The Xeon Phi co-processor is already used in Tianhe-2, the world’s fastest supercomputer and one of 13 systems on the Top500 list that now employ Intel’s Knights Corner. Hazra said that what is “perhaps more exciting” is that in addition to some wins on the Top500, Xeon Phi is also starting to be adopted more broadly in mainstream high-performance applications.
Intel is clearly fast-tracking the development of its Many-Integrated Core architecture. The next version, code-named Knights Landing, will not only be manufactured on a more advanced 14nm process, but it will also include significant changes to the core and other parts of the chip designed to increase performance and improve efficiency.
“It’s a major transition from Knights Corner,” said Raj Hazra, Vice President of the Data Center Group and General Manager of the Technical Computing Group. “You can think of Many-Core as a tock, tock, tock cadence” referring to the so-called tick-tock cadence that Intel uses to introduce major changes to its mainstream Core architecture every other year. To translate, Intel will use the extra transistors provided by Moore’s Law to make big changes.

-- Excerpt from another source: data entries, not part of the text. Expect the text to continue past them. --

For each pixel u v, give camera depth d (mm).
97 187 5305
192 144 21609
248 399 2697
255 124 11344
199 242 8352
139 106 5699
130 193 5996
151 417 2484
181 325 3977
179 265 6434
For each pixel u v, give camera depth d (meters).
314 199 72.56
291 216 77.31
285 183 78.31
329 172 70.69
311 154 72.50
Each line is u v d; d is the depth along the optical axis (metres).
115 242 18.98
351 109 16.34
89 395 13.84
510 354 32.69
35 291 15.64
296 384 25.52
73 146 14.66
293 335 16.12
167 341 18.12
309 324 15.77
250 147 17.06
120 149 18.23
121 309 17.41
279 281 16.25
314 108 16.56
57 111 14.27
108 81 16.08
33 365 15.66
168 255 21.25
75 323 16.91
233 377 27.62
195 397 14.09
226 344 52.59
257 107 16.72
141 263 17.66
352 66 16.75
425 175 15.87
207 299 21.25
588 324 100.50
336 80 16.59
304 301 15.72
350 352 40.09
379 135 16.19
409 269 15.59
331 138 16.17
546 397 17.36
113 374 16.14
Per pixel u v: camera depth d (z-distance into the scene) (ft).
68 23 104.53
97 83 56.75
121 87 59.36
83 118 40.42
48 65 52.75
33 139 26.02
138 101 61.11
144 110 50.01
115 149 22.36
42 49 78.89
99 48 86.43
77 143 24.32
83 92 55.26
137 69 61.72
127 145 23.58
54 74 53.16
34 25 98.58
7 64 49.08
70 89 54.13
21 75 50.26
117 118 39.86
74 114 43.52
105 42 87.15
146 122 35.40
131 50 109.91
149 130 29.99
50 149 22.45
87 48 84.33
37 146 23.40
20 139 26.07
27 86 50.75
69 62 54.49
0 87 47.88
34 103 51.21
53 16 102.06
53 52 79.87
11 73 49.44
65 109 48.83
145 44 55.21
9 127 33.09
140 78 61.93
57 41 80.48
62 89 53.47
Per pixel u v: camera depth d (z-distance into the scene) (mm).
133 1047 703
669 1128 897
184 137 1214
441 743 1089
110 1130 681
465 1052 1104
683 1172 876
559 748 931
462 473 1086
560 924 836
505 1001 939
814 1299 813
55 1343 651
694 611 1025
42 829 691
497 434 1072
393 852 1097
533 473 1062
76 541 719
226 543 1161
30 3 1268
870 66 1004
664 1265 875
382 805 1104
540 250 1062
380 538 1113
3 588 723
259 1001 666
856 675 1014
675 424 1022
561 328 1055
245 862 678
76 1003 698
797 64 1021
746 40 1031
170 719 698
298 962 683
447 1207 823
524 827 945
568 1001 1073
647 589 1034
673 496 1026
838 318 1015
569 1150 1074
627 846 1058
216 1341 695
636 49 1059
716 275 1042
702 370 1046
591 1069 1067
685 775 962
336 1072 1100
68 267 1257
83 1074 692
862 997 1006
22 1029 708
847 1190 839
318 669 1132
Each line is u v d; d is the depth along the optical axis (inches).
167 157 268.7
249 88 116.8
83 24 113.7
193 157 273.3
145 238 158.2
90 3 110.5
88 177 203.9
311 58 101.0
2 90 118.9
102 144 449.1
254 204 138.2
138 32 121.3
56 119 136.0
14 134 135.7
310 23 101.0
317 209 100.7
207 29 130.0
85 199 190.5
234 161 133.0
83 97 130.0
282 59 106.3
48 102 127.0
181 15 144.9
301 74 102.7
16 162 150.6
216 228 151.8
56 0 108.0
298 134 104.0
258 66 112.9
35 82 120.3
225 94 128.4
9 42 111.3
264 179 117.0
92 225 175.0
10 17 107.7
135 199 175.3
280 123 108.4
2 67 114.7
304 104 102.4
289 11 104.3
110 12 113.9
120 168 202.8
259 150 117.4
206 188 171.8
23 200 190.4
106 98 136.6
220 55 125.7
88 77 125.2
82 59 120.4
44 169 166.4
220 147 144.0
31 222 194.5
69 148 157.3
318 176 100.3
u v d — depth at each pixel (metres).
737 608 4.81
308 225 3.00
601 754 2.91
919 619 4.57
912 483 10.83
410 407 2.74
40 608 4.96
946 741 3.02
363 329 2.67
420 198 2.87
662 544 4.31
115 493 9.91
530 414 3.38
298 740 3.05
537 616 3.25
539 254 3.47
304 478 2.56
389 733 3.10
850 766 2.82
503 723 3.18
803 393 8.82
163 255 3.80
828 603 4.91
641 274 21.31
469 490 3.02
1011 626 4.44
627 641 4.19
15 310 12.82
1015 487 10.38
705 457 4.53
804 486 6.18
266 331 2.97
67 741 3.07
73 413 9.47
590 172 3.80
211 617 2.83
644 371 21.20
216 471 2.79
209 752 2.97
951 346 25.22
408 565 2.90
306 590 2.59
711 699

The biggest of these is that Knights Landing will be a standalone many-core CPU that will fit into standard rack architecture and run its own operating system without needing a separate host CPU. That means Knights Landing can be used as a homogenous, many-core processor in everything from workstations to massive supercomputer clusters without having to develop for heterogeneous systems that offload certain data to accelerators.
“It will have the performance of an accelerator but you will view it as a software developer as a CPU,” Hazra said. “It’s the best of both worlds.” Though Intel is clearly emphasizing its use as a CPU, Knights Landing will also be available in a PCI-Express card as a drop-in replacement for Knights Corner.
The second big change is in the memory architecture. Knights Landing will have a relatively large pool of high-bandwidth “Near Memory” in the CPU package, in addition to the standard DDR memory on the board (aka “Far Memory”). The addition of the Near Memory is meant to boost the performance on memory-bound workloads.
Hazra said this isn’t a new memory hierarchy since developers can treat it as one flat memory space and leave everything up the system software, but Intel also plans to offer developer tools to further optimize applications for the extra high-bandwidth memory. Intel did not say exactly how much extra memory will be in the chip package, but Hazra said it will have “enough capacity to hold meaningful workloads.”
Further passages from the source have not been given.